News about the Irish & Irish American culture, music, news, sports. This is hosted by the Irish Aires radio show on KPFT-FM 90.1 in Houston, Texas (a Pacifica community radio station)

July 12, 2006

12th Begins Peacefully

07/12/06 08:19 EST

A controversial Orange Order march through the mainly
nationalist Ardoyne in north Belfast passed off peacefully
this morning.

No music was played as more than 100 Orangemen and bandsmen
paraded along the Ardoyne Road.

Around 60 nationalist protesters stood in silence as the
march passed, led by three police officers. Only one police
Land Rover was visible and security had been greatly scaled
down from previous years.

Marchers were greeted by around 200 supporters at the
junction of the Crumlin and Woodvale roads.

The area was the scene of serious rioting last year even
though the march passed the Ardoyne shops without major
incident. Serious violence erupted when about 300 young
nationalists started attacking police. A number of blast
bombs were thrown at the police lines and a number of
journalists were injured, one seriously. The PSNI said at
least 40 officers were injured, one of them seriously.

Thousands of Orangemen are marching across the North today
for the July 12th commemorations. The British army will not
be used, for the first time since 1970, and police intend to
handle any public order incidents.

Flashpoints are expected at Dunloy in Co Antrim and in the
Ardoyne when the march returns this evening.

The Northern Ireland Fire and Rescue Service received more
than 300 emergency calls in the hour after midnight on the
eleventh night. Crews were responding to reports every 41
seconds at one point after the lighting of bonfires.
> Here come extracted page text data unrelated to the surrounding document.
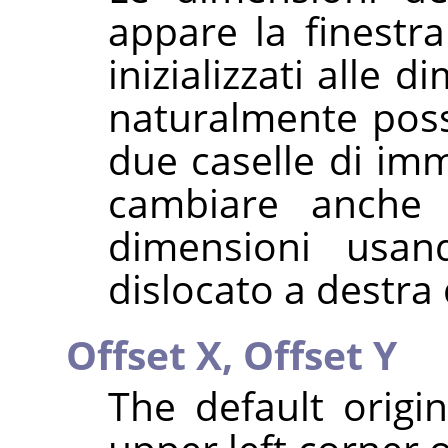
appare la finestra
inizializzati alle 
naturalmente poss
due caselle di imm
cambiare anche l
dimensioni usa
dislocato a destra 
Offset X,
Offset Y
The default origi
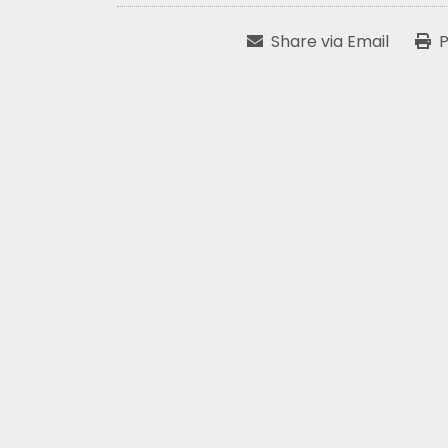
Share via Email
P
In Dublin, Irish President Mary McAleese is hosting a
reception in Áras an Uachtaráin this evening to mark the
anniversary of the Battle of the Boyne.

The Twelvth commemorates the victory of Protestant King
William III over his Catholic father-in-law, King James II.
The battle was fought on a site near the river Boyne,
outside Drogheda, Co Louth in 1690. It marked the
ascendancy of Protestantism late 17th century Ireland.

As thousands of Orange Order members march across Northern
Ireland and some parts of the Republic today, Mrs McAleese
will holst 350 guests in the Aras.

The guests come from all parts of the island will have an
opportunity to visit a living history display recreating a
battle camp typical of the 1690s.

Entertainment will also be provided by the Drogheda Brass
Band, renowned flute player, Reverend Gary Hastings,
traditiontal singer, Brian Mullen and Comhaltas Ceoltóirí
Éireann. Today's is the ninth such reception hosted by Mrs
McAleese on July 12th.

Meanwhile, a tricolour insulting a Cathlic murder victim was
placed on top of a bonfire in Co Antrim last night.

The name of 15-year-old Catholic murder victim Michael
McIlveen was on a flag due to be burned at the Eleventh
night loyalist bonfire in Ahoghill. He was kicked to death
by a loyalist mob in Ballymena last month in a purely
sectarian attack.

The message said: "F*** Mickey Bo," the dead teenager's

Police and Sinn Fein North Antrim Assemblyman Philip
McGuigan branded the display a disgrace.

Mr McGuigan said: "The family of this young man have gone
through enough this year already without having to hear
about these sectarian displays of hatred directed toward
their son."

"How could these flags have been permitted to be put up in
the Ballymena area?"

Michael's murder sparked heightened community tensions and
saw sectarian taunts posted on Internet site as
well as death threats against two of five Ballymena
teenagers charged with his murder.

A police spokesman said they had liaised with community
representatives in an effort to have the flag at Ahoghill
taken down.

"Police and others in Ballymena District Command Unit are
working to reduce sectarianism in the community. This type
of disgraceful display only undermines the good work that is
being done."

Hundreds attended Michael's funeral and there have been
appeals for calm as the marching season reaches its height

Co Antrim Orange Grand Master Robert McIlroy said: "Within
the institution of Co Antrim we have a situation where we
want tolerance and we want respect of each other's cultures
and traditions. Certainly for the Orange Order in Co Antrim
there's no place for sectarianism or bigotry."